### WHAT YOU SHOULD DO
Reproduce the source text in each of the rows below verbatim, character for character, and omit the pictures from your answer.

### EXERCISE MATERIALS
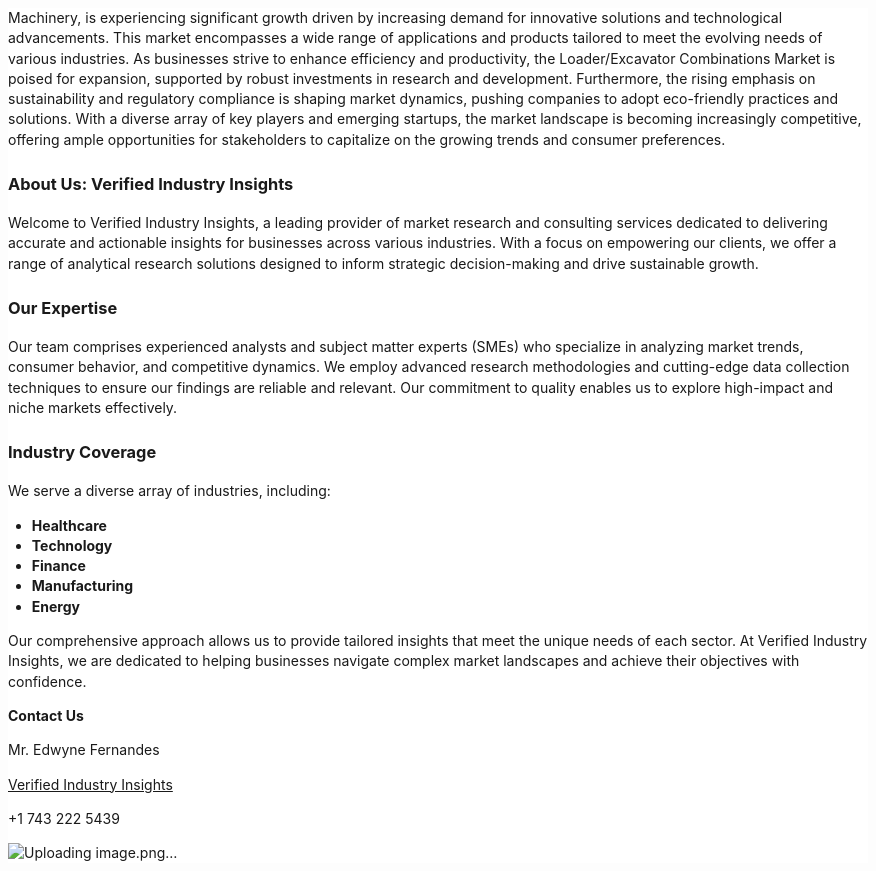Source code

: Machinery, is experiencing significant growth driven by increasing demand for innovative solutions and technological advancements. This market encompasses a wide range of applications and products tailored to meet the evolving needs of various industries. As businesses strive to enhance efficiency and productivity, the Loader/Excavator Combinations Market is poised for expansion, supported by robust investments in research and development. Furthermore, the rising emphasis on sustainability and regulatory compliance is shaping market dynamics, pushing companies to adopt eco-friendly practices and solutions. With a diverse array of key players and emerging startups, the market landscape is becoming increasingly competitive, offering ample opportunities for stakeholders to capitalize on the growing trends and consumer preferences.</p><h3>About Us: Verified Industry Insights</h3><p>Welcome to Verified Industry Insights, a leading provider of market research and consulting services dedicated to delivering accurate and actionable insights for businesses across various industries. With a focus on empowering our clients, we offer a range of analytical research solutions designed to inform strategic decision-making and drive sustainable growth.</p><h3>Our Expertise</h3><p>Our team comprises experienced analysts and subject matter experts (SMEs) who specialize in analyzing market trends, consumer behavior, and competitive dynamics. We employ advanced research methodologies and cutting-edge data collection techniques to ensure our findings are reliable and relevant. Our commitment to quality enables us to explore high-impact and niche markets effectively.</p><h3>Industry Coverage</h3><p>We serve a diverse array of industries, including:</p><ul><li><strong>Healthcare</strong></li><li><strong>Technology</strong></li><li><strong>Finance</strong></li><li><strong>Manufacturing</strong></li><li><strong>Energy</strong></li></ul><p>Our comprehensive approach allows us to provide tailored insights that meet the unique needs of each sector. At Verified Industry Insights, we are dedicated to helping businesses navigate complex market landscapes and achieve their objectives with confidence.</p><p><strong>Contact Us</strong></p><p>Mr. Edwyne Fernandes</p><p><a href="https://www.verifiedindustryinsights.com/">Verified Industry Insights</a></p><p>+1 743 222 5439</p>
![Uploading image.png…]()
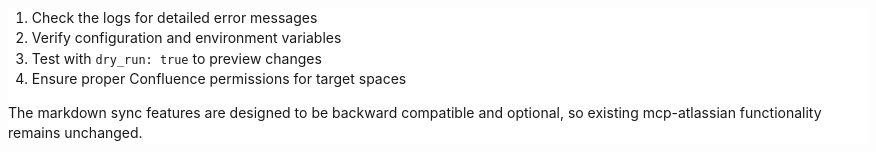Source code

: 1. Check the logs for detailed error messages
2. Verify configuration and environment variables
3. Test with `dry_run: true` to preview changes
4. Ensure proper Confluence permissions for target spaces

The markdown sync features are designed to be backward compatible and optional, so existing mcp-atlassian functionality remains unchanged.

### RESPONSE TO THE TASK
Source code

: Machinery, is experiencing significant growth driven by increasing demand for innovative solutions and technological advancements. This market encompasses a wide range of applications and products tailored to meet the evolving needs of various industries. As businesses strive to enhance efficiency and productivity, the Loader/Excavator Combinations Market is poised for expansion, supported by robust investments in research and development. Furthermore, the rising emphasis on sustainability and regulatory compliance is shaping market dynamics, pushing companies to adopt eco-friendly practices and solutions. With a diverse array of key players and emerging startups, the market landscape is becoming increasingly competitive, offering ample opportunities for stakeholders to capitalize on the growing trends and consumer preferences.</p><h3>About Us: Verified Industry Insights</h3><p>Welcome to Verified Industry Insights, a leading provider of market research and consulting services dedicated to delivering accurate and actionable insights for businesses across various industries. With a focus on empowering our clients, we offer a range of analytical research solutions designed to inform strategic decision-making and drive sustainable growth.</p><h3>Our Expertise</h3><p>Our team comprises experienced analysts and subject matter experts (SMEs) who specialize in analyzing market trends, consumer behavior, and competitive dynamics. We employ advanced research methodologies and cutting-edge data collection techniques to ensure our findings are reliable and relevant. Our commitment to quality enables us to explore high-impact and niche markets effectively.</p><h3>Industry Coverage</h3><p>We serve a diverse array of industries, including:</p><ul><li><strong>Healthcare</strong></li><li><strong>Technology</strong></li><li><strong>Finance</strong></li><li><strong>Manufacturing</strong></li><li><strong>Energy</strong></li></ul><p>Our comprehensive approach allows us to provide tailored insights that meet the unique needs of each sector. At Verified Industry Insights, we are dedicated to helping businesses navigate complex market landscapes and achieve their objectives with confidence.</p><p><strong>Contact Us</strong></p><p>Mr. Edwyne Fernandes</p><p><a href="https://www.verifiedindustryinsights.com/">Verified Industry Insights</a></p><p>+1 743 222 5439</p>
![Uploading image.png…]()
Source code

: 1. Check the logs for detailed error messages
2. Verify configuration and environment variables
3. Test with `dry_run: true` to preview changes
4. Ensure proper Confluence permissions for target spaces

The markdown sync features are designed to be backward compatible and optional, so existing mcp-atlassian functionality remains unchanged.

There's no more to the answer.